A globalização não poderia existir sem a disseminação das tecnologias. Mais do que um item na agenda da globalização, a difusão de tecnologias é a própria globalização económica. Entretanto, são diversas as críticas que se podem apontar quando se fala da transferência de tecnologias pelo mundo, críticas essas que diferem tanto nos pd’s como nos pvd’s. Essas críticas, sobre questões da sociedade (afinal, a globalização e o desenvolvimento são fenómenos primeiramente sociais) podem ser negativas ou positivas. Talvez por serem países capitalistas, as elites dos países desenvolvidos defendam a concentração das tecnologias, contudo, as populações estão cada vez mais contra as tecnologias que poluem ou destroem o ambiente, assim como contra aquelas que ferem a dignidade humana. Nos pvd’s, as críticas conduzem-se pelo lado mais ingénuo, acusando as tecnologias pelo escasso emprego e desvirtualização da sociedade. A transferência de tecnologias para os pvd’s acarreta elevados custos, dinheiro que muitas vezes esses países não possuem que, aliás, pedem emprestado aos países capitalistas para comprarem as suas próprias tecnologias que, consequentemente, pouco ou algumas vezes, de nada os servirá, principalmente devido a inexistência de executantes especializados ou ignorância propositada contra tais tecnologias.

Lista de referências

Scholte, Jan Aart (2002). What Is Globalization? The Definitional Issue – Again.  Centre for the Study of Globalization and Regionalization (CSGR), Working Paper Nº. 109/02. University of Warwick, United Kingdom.
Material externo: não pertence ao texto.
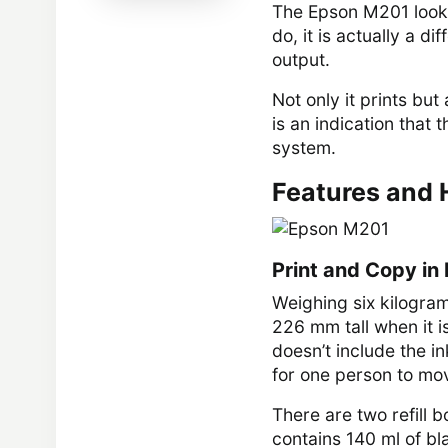
The Epson M201 looks 
do, it is actually a d
output.
Not only it prints but
is an indication that 
system.
Features and 
Print and Copy in
Weighing six kilogra
226 mm tall when it is
doesn’t include the ink
for one person to mov
There are two refill b
contains 140 ml of bl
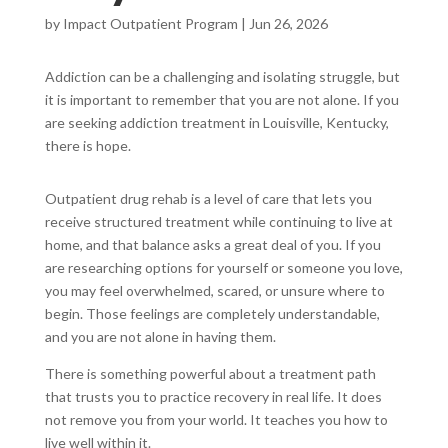
by
Impact Outpatient Program
|
Jun 26, 2026
Addiction can be a challenging and isolating struggle, but
it is important to remember that you are not alone. If you
are seeking addiction treatment in Louisville, Kentucky,
there is hope.
Outpatient drug rehab is a level of care that lets you
receive structured treatment while continuing to live at
home, and that balance asks a great deal of you. If you
are researching options for yourself or someone you love,
you may feel overwhelmed, scared, or unsure where to
begin. Those feelings are completely understandable,
and you are not alone in having them.
There is something powerful about a treatment path
that trusts you to practice recovery in real life. It does
not remove you from your world. It teaches you how to
live well within it.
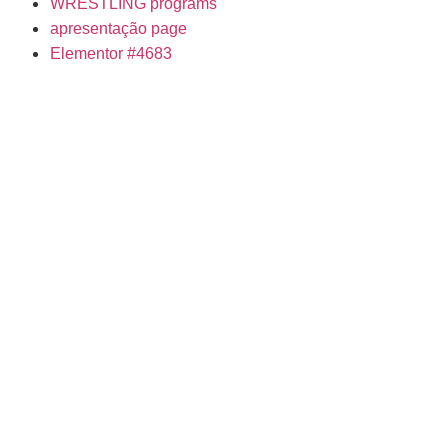
WRESTLING programs
apresentação page
Elementor #4683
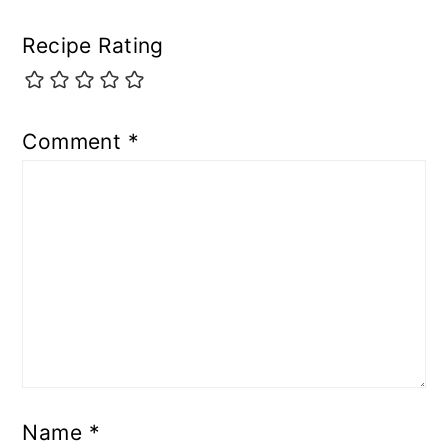
Recipe Rating
Comment
*
Name
*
Higgott, Richard & Reich, Simon (1998). Globalization and Sites of Conflict: Towards Definition and Taxonomy. Centre for the Study of Globalization and Regionalization (CSGR), Working Paper Nº. 01/98. University of Warwick, United Kingdom.

Simões, Vítor Corado. (sd)  Tecnologias, In: Polis – Enciclopédia Verbo da Sociedade e do Estado, Vol. III. Editorial Verbo: Lisboa/SP.

Costa, J. Almeida & Melo, A. (2001). Dicionário Electrónico de Língua Portuguesa. Porto: Porto Editora, Priberam Informática, Lda.

Rascão, J. (2001). Sistemas para as Organizações – A Informação Chave para a Tomada de Decisão. Editora Silabo: Lisboa.

Robbin, Stephen P. (2000). Administração, mudanças e perspectivas. Ed. Saraiva: SP.